Dr Kirsty Liddiard
Research Fellow, School of Education and Institute for the Study of the Human (iHuman)
Area of research:
Currently, I'm co-leading an ESRC grant entitled Living Life to the Fullest: Life, Death, Disability and the Human which, through the arts, seeks to forge new understandings of the lives, hopes, desires and contributions of children and young people with what are categorised as ‘life-limiting’ or ‘life-threatening’ impairments.
Why did you choose the University of Sheffield and what do you enjoy about Sheffield?
I moved to the University in 2014 from my first postdoctoral position at the School of Disability Studies, Toronto, Canada. I was attracted by the University's vibrant research culture and the School of Education’s Transforming Disability research agenda.

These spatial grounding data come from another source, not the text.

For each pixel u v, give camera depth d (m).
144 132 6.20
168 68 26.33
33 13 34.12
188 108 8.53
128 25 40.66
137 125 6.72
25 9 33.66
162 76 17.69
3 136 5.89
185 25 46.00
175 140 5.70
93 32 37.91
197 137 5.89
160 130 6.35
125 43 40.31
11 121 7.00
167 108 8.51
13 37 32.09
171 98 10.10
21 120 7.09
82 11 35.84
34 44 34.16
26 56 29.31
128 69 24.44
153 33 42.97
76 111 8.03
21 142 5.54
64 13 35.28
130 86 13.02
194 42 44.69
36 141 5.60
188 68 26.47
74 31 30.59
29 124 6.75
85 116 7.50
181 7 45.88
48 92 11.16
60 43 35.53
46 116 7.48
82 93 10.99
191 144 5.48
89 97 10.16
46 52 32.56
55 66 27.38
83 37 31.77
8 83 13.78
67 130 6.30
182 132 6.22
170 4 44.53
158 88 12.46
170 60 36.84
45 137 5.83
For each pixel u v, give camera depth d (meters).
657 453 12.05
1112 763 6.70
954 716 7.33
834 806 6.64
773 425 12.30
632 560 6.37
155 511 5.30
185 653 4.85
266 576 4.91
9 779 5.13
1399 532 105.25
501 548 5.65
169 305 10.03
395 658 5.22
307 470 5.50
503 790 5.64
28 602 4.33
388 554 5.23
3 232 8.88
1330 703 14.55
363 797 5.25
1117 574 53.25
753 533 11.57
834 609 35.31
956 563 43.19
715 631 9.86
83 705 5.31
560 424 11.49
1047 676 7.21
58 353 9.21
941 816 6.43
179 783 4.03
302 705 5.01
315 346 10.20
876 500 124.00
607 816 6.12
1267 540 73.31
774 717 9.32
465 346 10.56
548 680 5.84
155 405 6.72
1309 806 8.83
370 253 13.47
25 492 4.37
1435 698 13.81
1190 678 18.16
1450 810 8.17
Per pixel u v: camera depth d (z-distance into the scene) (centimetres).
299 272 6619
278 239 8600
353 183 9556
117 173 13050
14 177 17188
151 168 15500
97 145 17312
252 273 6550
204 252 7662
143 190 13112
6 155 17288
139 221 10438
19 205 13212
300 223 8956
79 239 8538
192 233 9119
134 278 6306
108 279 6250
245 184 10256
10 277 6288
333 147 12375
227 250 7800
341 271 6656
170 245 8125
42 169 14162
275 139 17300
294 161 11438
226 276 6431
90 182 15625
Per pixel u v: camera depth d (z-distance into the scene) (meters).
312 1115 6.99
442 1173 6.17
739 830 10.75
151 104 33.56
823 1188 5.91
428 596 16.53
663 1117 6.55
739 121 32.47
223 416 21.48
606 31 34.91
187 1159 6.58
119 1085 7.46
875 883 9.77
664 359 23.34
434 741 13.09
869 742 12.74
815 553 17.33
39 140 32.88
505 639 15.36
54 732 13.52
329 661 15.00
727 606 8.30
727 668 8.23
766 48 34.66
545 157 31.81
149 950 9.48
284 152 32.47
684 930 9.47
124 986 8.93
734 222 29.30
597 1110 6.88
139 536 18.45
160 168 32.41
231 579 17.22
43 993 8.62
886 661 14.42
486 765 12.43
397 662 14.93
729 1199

The post gave me considerable autonomy, which has enabled me to explore a range of areas that interest me for which I’ve been able to put in multiple bids with colleagues inside and outside of the University.
Alongside colleagues from Education and Sociological Studies, I have been involved in building an exciting transdisciplinary research institute in iHuman and have made great use of the Faculty’s public engagement and impact funding to develop a number of projects.
Excitingly, I am now working across projects funded by ESRC, AHRC and the Wellcome Trust. This post has given me the support to get published, I’ve got an edited collection and my first monograph coming out before the end of the year.
What are the challenges and opportunities of being postdoctoral researcher?
For early career researchers (ECR) there can be significant challenges. Posts are often fixed term and can be short-term. We need to find ways to support ECRs and draw attention to the marked precarity of this period of an academic career. As part of the Faculty of Social Science's Equality and Diversity Committee, with colleagues we have recently established a vibrant Early Career Researcher Forum, which will give voice to ECRs and the challenges they face. Hopefully this will help to start conversations between ERCs and the Faculty and University.
What are your ambitions for the future?
To keep doing high quality, co-production research with marginalised people and stakeholders. As an avid public sociologist and activist scholar, I view the effective, ethical and accessible communication of knowledge as a form of social and political justice. As such, I always try to work within the communities I research and always bring new knowledge to non-academic audiences as well as to key stakeholders. This ensures that research findings have a wider impact – they ‘exist’ in real life and are referred to, read by, and transferred to the everyday lives of people. In short, I want to keep doing this work!